Department of Computer Science and Information Technology, La Trobe University, Melbourne, Australia.
Department of Computer Science and Information Technology, La Trobe University, Melbourne, Australia.
Comput Methods Programs Biomed. 2022 Apr;216:106628. doi: 10.1016/j.cmpb.2022.106628. Epub 2022 Jan 14.
Medical image classification is often challenging for two reasons: a lack of labelled examples due to expensive and time-consuming annotation protocols, and imbalanced class labels due to the relative scarcity of disease-positive individuals in the wider population. Semi-supervised learning methods exist for dealing with a lack of labels, but they generally do not address the problem of class imbalance. Hence, the purpose of this study is to explore a new approach to perturbation-based semi-supervised learning which tackles the problem of applying semi-supervised learning to medical image classification with imbalanced training data.

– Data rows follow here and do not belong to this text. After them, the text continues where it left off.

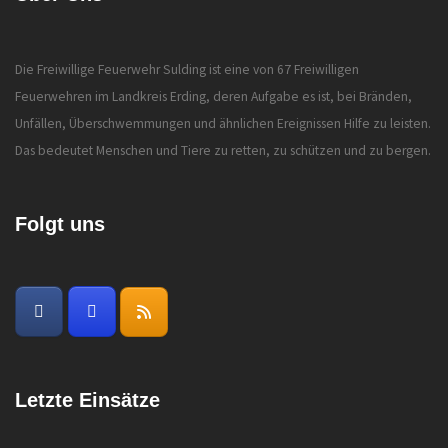
Die Freiwillige Feuerwehr Sulding ist eine von 67 Freiwilligen
Feuerwehren im Landkreis Erding, deren Aufgabe es ist, bei Bränden,
Unfällen, Überschwemmungen und ähnlichen Ereignissen Hilfe zu leisten.
Das bedeutet Menschen und Tiere zu retten, zu schützen und zu bergen.
Folgt uns
Letzte Einsätze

In this study we propose Adaptive Blended Consistency Loss (ABCL), a simple yet effective drop-in replacement for consistency loss in perturbation-based semi-supervised learning methods. ABCL counteracts data skew by adaptively mixing the target class distribution of the consistency loss in accordance with class frequency. Our proposed method is evaluated and compared with existing methods on two different imbalanced medical image classification datasets. An ablation study is also provided to analyse the properties and effectiveness of our proposed method.
Our experiments with ABCL reveal improvements to unweighted average recall (UAR) when compared with existing consistency losses that are not designed to counteract class imbalance and other existing methods. Our proposed ABCL method is able to improve the performance of the baseline consistency loss approach from 0.59 to 0.67 UAR and outperforms methods that address the class imbalance problem for labelled data (between 0.51 and 0.59 UAR) and for unlabelled data (0.61 UAR) on the imbalanced skin cancer dataset. On the imbalanced retinal fundus glaucoma dataset, ABCL (combined with Weighted Cross Entropy loss) achieves 0.67 UAR, which is an improvement over the best existing approach (0.57 UAR).
Overall the results show the effectiveness of ABCL to alleviate the class imbalance problem for semi-supervised classification for medical images.
医学图像分类通常具有挑战性,原因有二:一是由于昂贵且耗时的注释协议,导致标签示例不足;二是由于疾病阳性个体在更广泛的人群中相对较少,导致类别标签不平衡。存在用于处理标签不足的半监督学习方法,但它们通常无法解决类别不平衡的问题。因此,本研究旨在探索一种基于扰动的半监督学习的新方法,该方法解决了将半监督学习应用于具有不平衡训练数据的医学图像分类的问题。
在本研究中,我们提出了自适应混合一致性损失(ABCL),这是一种简单而有效的替代基于扰动的半监督学习方法中一致性损失的方法。ABCL 通过根据类别频率自适应混合一致性损失的目标类别分布来对抗数据倾斜。我们提出的方法在两个不同的不平衡医学图像分类数据集上进行了评估和比较,并进行了消融研究以分析我们提出的方法的特性和有效性。
我们的 ABCL 实验表明,与未设计用于对抗类别不平衡的现有一致性损失以及其他现有方法相比,UAR 得到了提高。我们提出的 ABCL 方法能够将基线一致性损失方法的性能从 0.59 提高到 0.67 UAR,并且优于针对有标签数据(0.51 至 0.59 UAR)和无标签数据(0.61 UAR)解决类别不平衡问题的方法在不平衡的皮肤癌数据集上。在不平衡的视网膜青光眼数据集上,ABCL(与加权交叉熵损失相结合)可实现 0.67 UAR,优于最佳现有方法(0.57 UAR)。
总体而言,结果表明 ABCL 能够有效缓解医学图像半监督分类中的类别不平衡问题。